== Source text ==
___
RUN - The run is the distance the shell moves during one stroke. This can be calculated by the distance between the puddles made by the same oar.
SCULLERS - Rowers that row in a single, double (shown left), or quad. A sculler uses two oars, one in each hand.
SENIOR B - Also called Under 23.
SHAFT -The long "stick" part of the oar. 
SHELL - The correct term for rowing boats.
SKYING - Term used to describe a blade that is too high off the surface of the water during the recovery.
SLIDE - A term used to describe the seat on which rowers sit. The seat has wheels underneath it and the wheels sit in tracks. This way the rowers can “slide” forward to the catch.
SLIDE CONTROL - The oarsperson’s command of speed at which he or she moves forward during the stroke slide. Difficult to learn good control!
STARBOARD - Right side of the shell facing forward. Starboard is on the rower’s left. Oars are indicated by green markings.
___
== Information provided ==
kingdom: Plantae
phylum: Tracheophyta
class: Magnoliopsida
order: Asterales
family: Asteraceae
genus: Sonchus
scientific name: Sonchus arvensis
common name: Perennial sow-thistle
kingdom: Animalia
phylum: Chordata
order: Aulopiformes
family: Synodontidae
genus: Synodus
___
== Exercise tasks ==
1. Answer these questions using the rowing glossary:
(a) How can the run be calculated?
(b) How many oars does a sculler use?
(c) What color markings indicate starboard oars?
2. Summarize the rowing glossary in two sentences.
3. Continue the rowing glossary from its final entry, keeping its format.
The entries above are separate material and form no part of the rowing glossary.

== Answers by item number ==
1.
(a) By the distance between the puddles made by the same oar.
(b) Two, one in each hand.
(c) Green.

2. The glossary defines the run as the distance a shell moves during one stroke, describes scullers as rowers in a single, double, or quad who use two oars, and gives shell as the correct term for a rowing boat. It also explains skying as a blade held too high off the water during the recovery, and describes the slide as a wheeled seat in tracks that lets rowers move forward to the catch, with slide control being the rower's command of that forward speed.

3.
START - Official start is "SET - GO."
STARTER - Official that starts the race by giving the start commands and by using a flag as he or she says the commands.
STARTING GATE - A structure at the starting line of the race. The shell is "backed" into the starting gate. Once in the gates, the stern of the shell is held by a person who is lying on the starting gate, which ensures an even start. When the crew starts to race, the shell is pulled out of the "boat holders" hands.
STERN - Rear of the shell.
STRETCHERS - Cross bracing in the shell to which the shoes are attached; usually called footstretchers. Also refers to the wood or metal devices used on which the shells are placed when they are out of the water. These are also called slings.
WASHING OUT - When the blade of the oar comes out of the water during the drive. The blade should remain covered with water from the catch to the release of the stroke cycle.
WEIGHTS - A bag of sand required to be carried by those coxswains who weigh below their minimum.

So you've got blisters?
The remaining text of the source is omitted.